Friday, 12 October 2012

EU Awarded 2012 Nobel Peace Prize, Norway’s NRK Reports


The Norwegian Nobel Committee awarded the 2012 Peace Prize to the European Union, Norway’s national broadcaster NRK reported, without saying where it got the information.
Geir Lundestad, the director of the Nobel Institute, said at the Nobel center in Oslo that he had “absolutely no comment to anything.” Spokespeople for European Union President Herman Van Rompuy and European Commission President Jose Barroso had no immediate comment on the Norwegian report. The prize is scheduled to be announced at 11 a.m. in Oslo.

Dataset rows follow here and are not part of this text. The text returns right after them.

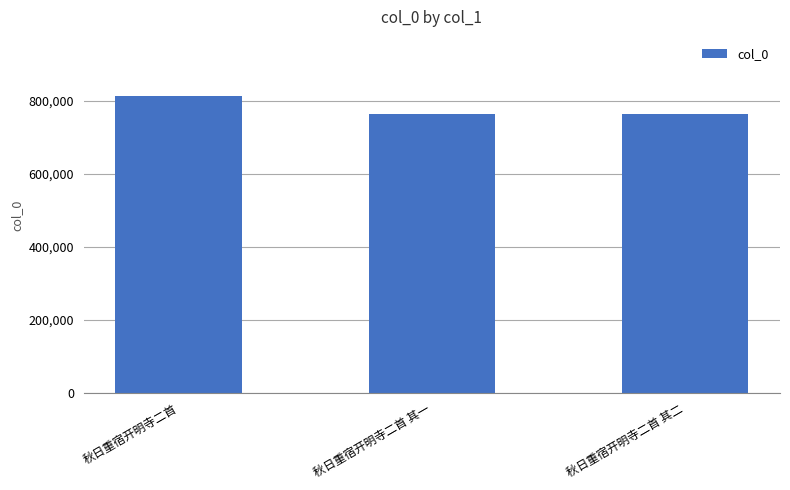

What is the ratio of the value at 秋日重宿开明寺二首 其一 to the value at 秋日重宿开明寺二首 其二?

1.0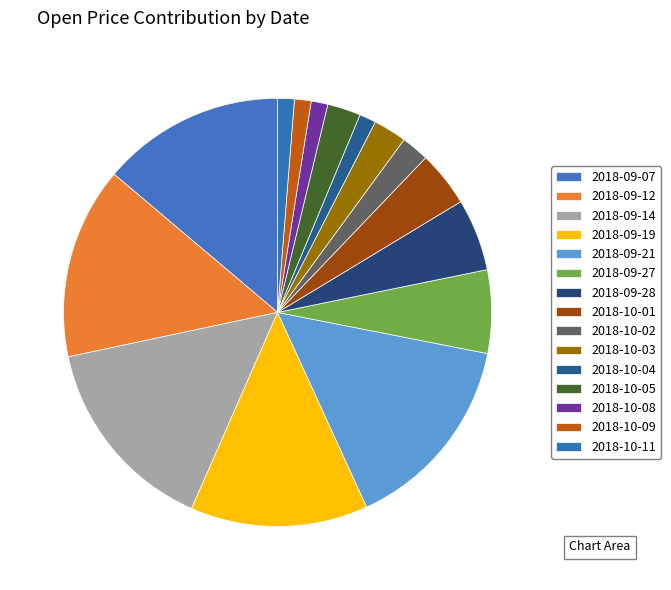

How many segments does this pie chart have?

15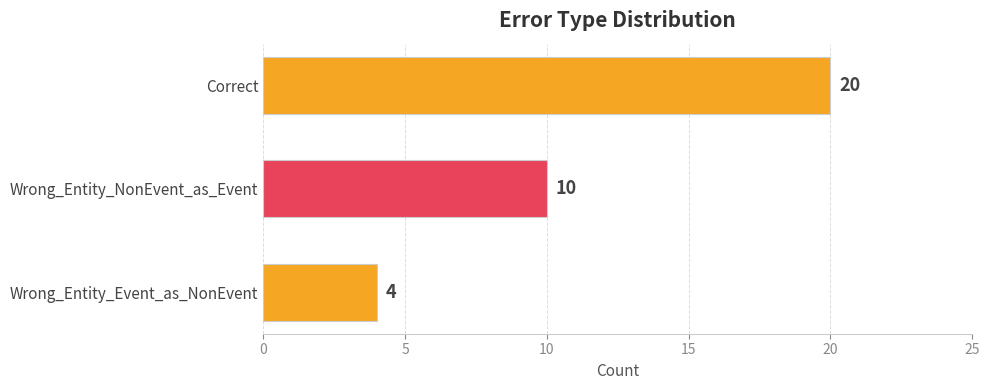

Rank the categories by value from highest to lowest.

Correct, Wrong_Entity_NonEvent_as_Event, Wrong_Entity_Event_as_NonEvent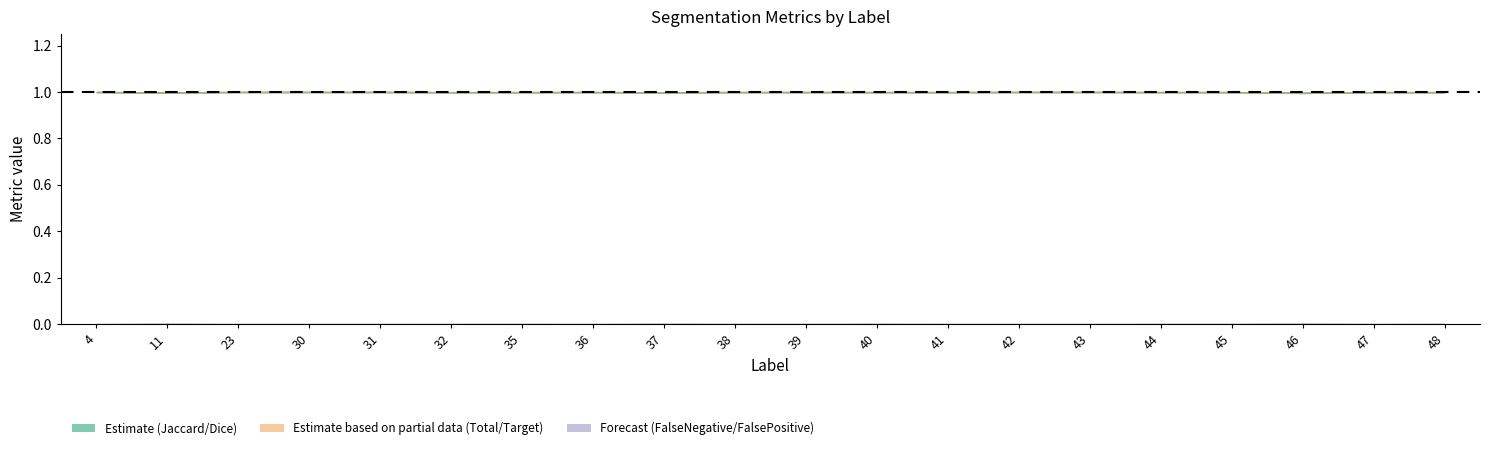

Reading left to right, transcribe all the data shown in this chart.

Jaccard: 1.0	1.0	1.0	1.0	1.0	1.0	1.0	1.0	1.0	1.0	1.0	1.0	1.0	1.0	1.0	1.0	1.0	1.0	1.0	1.0
Dice: 1.0	1.0	1.0	1.0	1.0	1.0	1.0	1.0	1.0	1.0	1.0	1.0	1.0	1.0	1.0	1.0	1.0	1.0	1.0	1.0
Total/Target: 1.0	1.0	1.0	1.0	1.0	1.0	1.0	1.0	1.0	1.0	1.0	1.0	1.0	1.0	1.0	1.0	1.0	1.0	1.0	1.0
FalseNegative: 0.0	0.0	0.0	0.0	0.0	0.0	0.0	0.0	0.0	0.0	0.0	0.0	0.0	0.0	0.0	0.0	0.0	0.0	0.0	0.0
FalsePositive: 0.0	0.0	0.0	0.0	0.0	0.0	0.0	0.0	0.0	0.0	0.0	0.0	0.0	0.0	0.0	0.0	0.0	0.0	0.0	0.0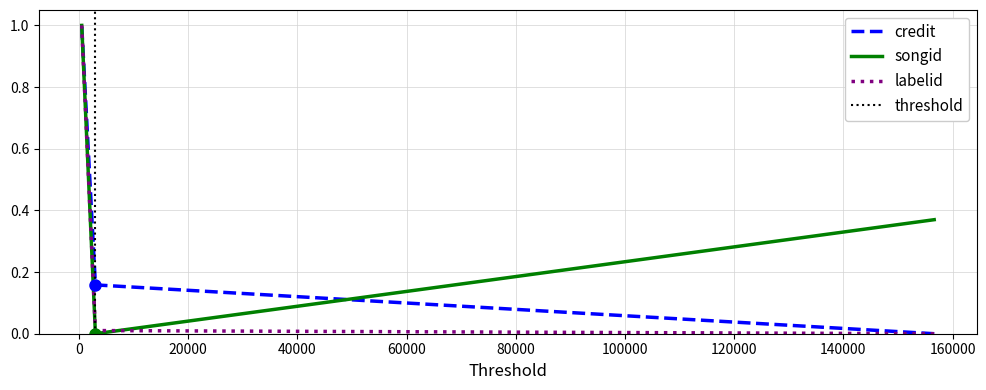

How many lines are shown in the chart?

3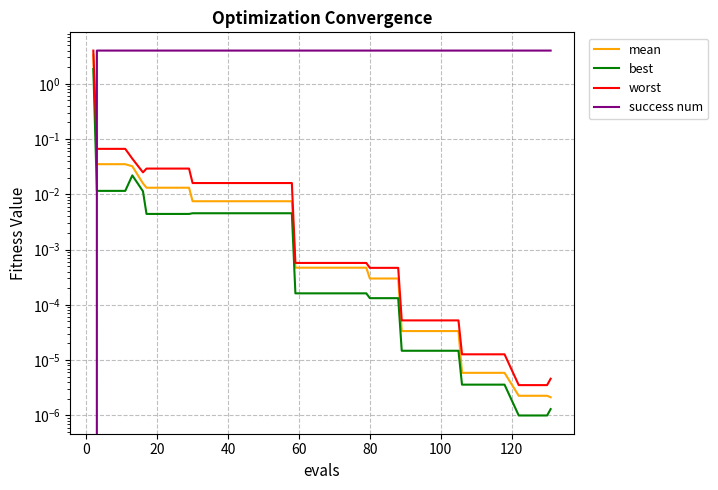

At how many categories does at least one series exceed 2?

40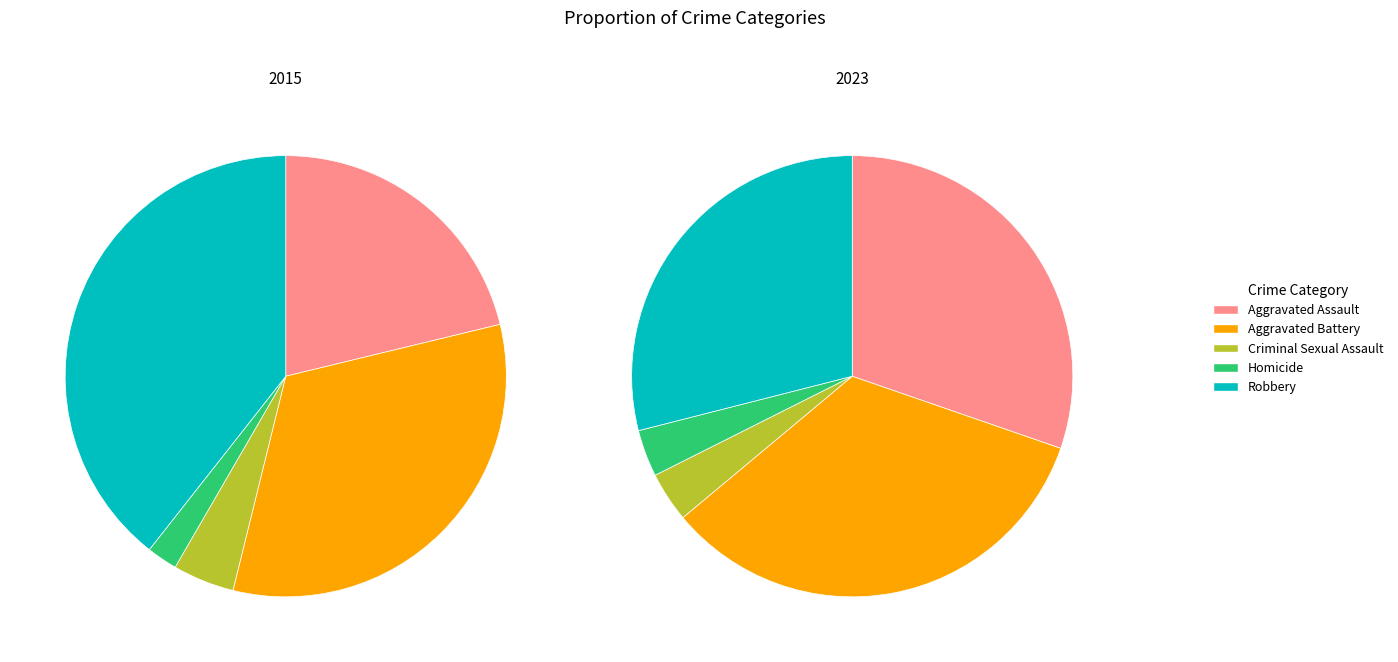

Which category has the smallest portion of the pie?

Homicide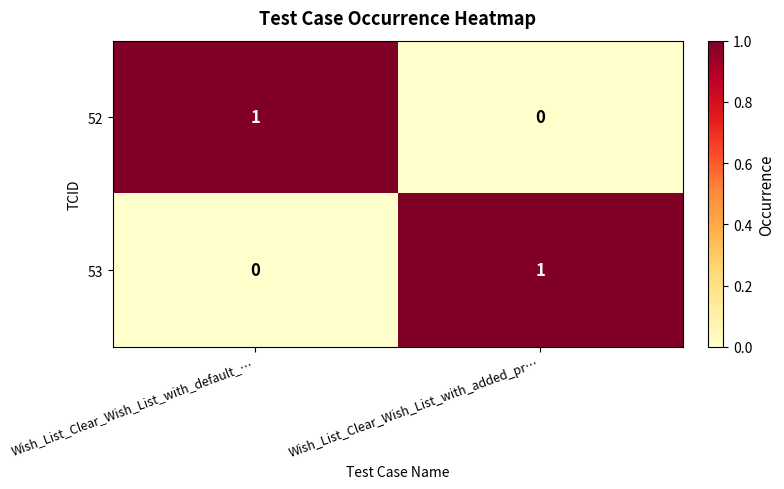

What is the total value across all series at Wish_List_Clear_Wish_List_with_added_pr…?

1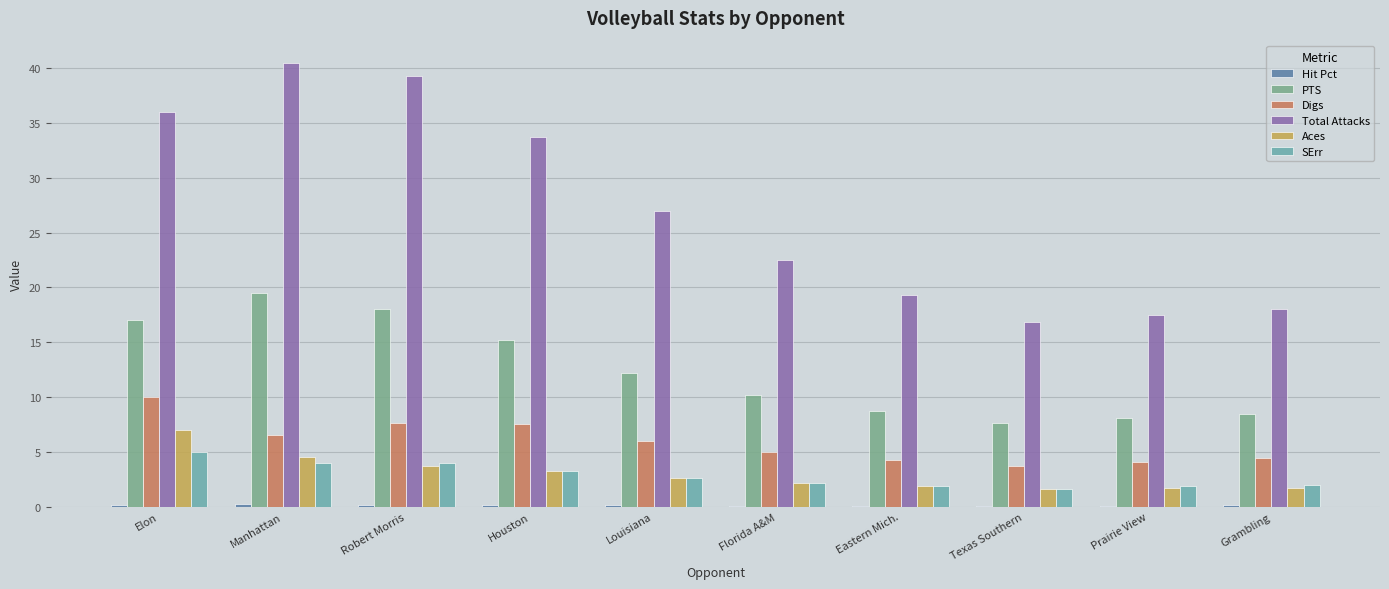

At which label does PTS reach its peak?

Manhattan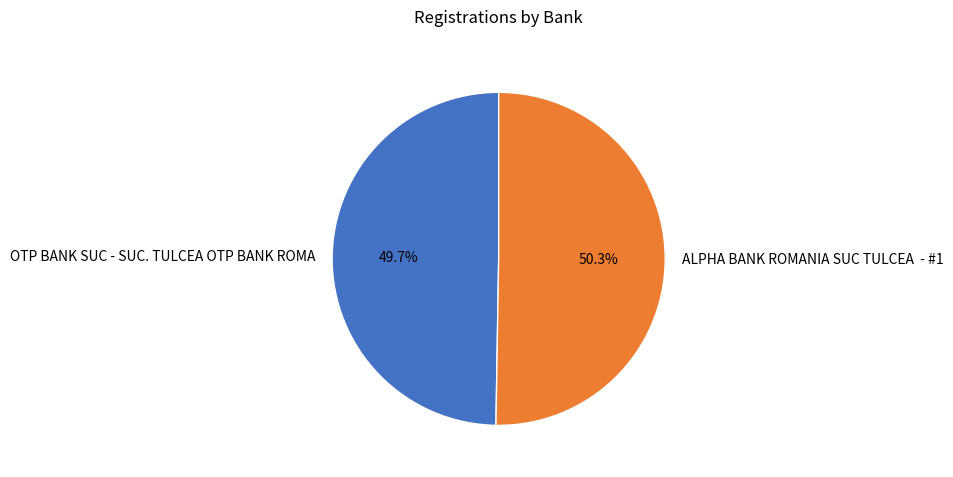

Which category has the smallest portion of the pie?

OTP BANK SUC - SUC. TULCEA OTP BANK ROMA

Committee Chairman Thorbjoern Jagland said in an interview in Aftenposten published today that the decision was unanimous and not particularly complicated without naming the winner.
“It’s unfortunate that they aren’t able to keep quiet,” said Oeivind Stenersen, a Nobel historian. “You could argue the EU shouldn’t get it because they are in the midst of a crisis but that’s precisely why they would need a boost.”
Past peace laureates include U.S. President Barack Obama in 2009 and Chinese dissident Liu Xiaobo in 2010. Last year, the prize was awarded to Liberia’s President Ellen Johnson-Sirleaf, Liberian peace activist Leymah Gbowee and Yemen’s Tawakkul Karman, a human rights activist and journalist.
Annual prizes for achievements in physics, chemistry, medicine, peace and literature were established in the will of Alfred Nobel, the Swedish inventor of dynamite who died in 1896. The first prizes were handed out in 1901.
A prize for economics was established in 1968 by Sweden’s Riksbank. All awards except for the peace prize are awarded in Stockholm, and this year’s awards come with 8 million kronor ($1.2 million) of prize money.